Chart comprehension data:
══════

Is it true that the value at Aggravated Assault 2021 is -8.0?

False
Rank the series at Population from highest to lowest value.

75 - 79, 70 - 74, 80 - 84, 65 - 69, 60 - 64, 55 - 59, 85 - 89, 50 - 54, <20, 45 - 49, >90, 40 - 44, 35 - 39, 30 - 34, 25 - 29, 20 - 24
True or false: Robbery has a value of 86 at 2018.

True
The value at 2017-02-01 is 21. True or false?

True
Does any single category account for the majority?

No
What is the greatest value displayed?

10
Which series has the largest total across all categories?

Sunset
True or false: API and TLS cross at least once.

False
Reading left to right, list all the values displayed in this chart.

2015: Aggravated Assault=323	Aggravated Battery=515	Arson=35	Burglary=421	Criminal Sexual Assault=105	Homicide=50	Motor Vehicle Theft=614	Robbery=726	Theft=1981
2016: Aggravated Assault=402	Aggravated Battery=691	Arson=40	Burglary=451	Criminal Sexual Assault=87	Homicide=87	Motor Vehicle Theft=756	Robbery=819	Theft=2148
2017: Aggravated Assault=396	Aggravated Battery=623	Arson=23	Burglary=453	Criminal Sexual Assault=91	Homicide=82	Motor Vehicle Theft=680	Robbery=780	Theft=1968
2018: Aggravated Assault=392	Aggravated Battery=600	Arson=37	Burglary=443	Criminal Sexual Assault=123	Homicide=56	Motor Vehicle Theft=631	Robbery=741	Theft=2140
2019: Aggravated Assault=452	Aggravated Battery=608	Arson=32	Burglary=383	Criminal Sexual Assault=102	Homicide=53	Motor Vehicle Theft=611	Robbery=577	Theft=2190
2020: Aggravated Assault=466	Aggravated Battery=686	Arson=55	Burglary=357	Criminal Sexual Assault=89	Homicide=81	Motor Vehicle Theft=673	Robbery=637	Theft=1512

══════

→ **Problem description**
Please put every one of these lines into a Markdown table with two columns, No. and Line, giving each row its number and skipping the blank lines.

→ **Solution**
| No. | Line |
|---|---|
| 1 | Is it true that the value at Aggravated Assault 2021 is -8.0? |
| 2 | False |
| 3 | Rank the series at Population from highest to lowest value. |
| 4 | 75 - 79, 70 - 74, 80 - 84, 65 - 69, 60 - 64, 55 - 59, 85 - 89, 50 - 54, <20, 45 - 49, >90, 40 - 44, 35 - 39, 30 - 34, 25 - 29, 20 - 24 |
| 5 | True or false: Robbery has a value of 86 at 2018. |
| 6 | True |
| 7 | The value at 2017-02-01 is 21. True or false? |
| 8 | True |
| 9 | Does any single category account for the majority? |
| 10 | No |
| 11 | What is the greatest value displayed? |
| 12 | 10 |
| 13 | Which series has the largest total across all categories? |
| 14 | Sunset |
| 15 | True or false: API and TLS cross at least once. |
| 16 | False |
| 17 | Reading left to right, list all the values displayed in this chart. |
| 18 | 2015: Aggravated Assault=323	Aggravated Battery=515	Arson=35	Burglary=421	Criminal Sexual Assault=105	Homicide=50	Motor Vehicle Theft=614	Robbery=726	Theft=1981 |
| 19 | 2016: Aggravated Assault=402	Aggravated Battery=691	Arson=40	Burglary=451	Criminal Sexual Assault=87	Homicide=87	Motor Vehicle Theft=756	Robbery=819	Theft=2148 |
| 20 | 2017: Aggravated Assault=396	Aggravated Battery=623	Arson=23	Burglary=453	Criminal Sexual Assault=91	Homicide=82	Motor Vehicle Theft=680	Robbery=780	Theft=1968 |
| 21 | 2018: Aggravated Assault=392	Aggravated Battery=600	Arson=37	Burglary=443	Criminal Sexual Assault=123	Homicide=56	Motor Vehicle Theft=631	Robbery=741	Theft=2140 |
| 22 | 2019: Aggravated Assault=452	Aggravated Battery=608	Arson=32	Burglary=383	Criminal Sexual Assault=102	Homicide=53	Motor Vehicle Theft=611	Robbery=577	Theft=2190 |
| 23 | 2020: Aggravated Assault=466	Aggravated Battery=686	Arson=55	Burglary=357	Criminal Sexual Assault=89	Homicide=81	Motor Vehicle Theft=673	Robbery=637	Theft=1512 |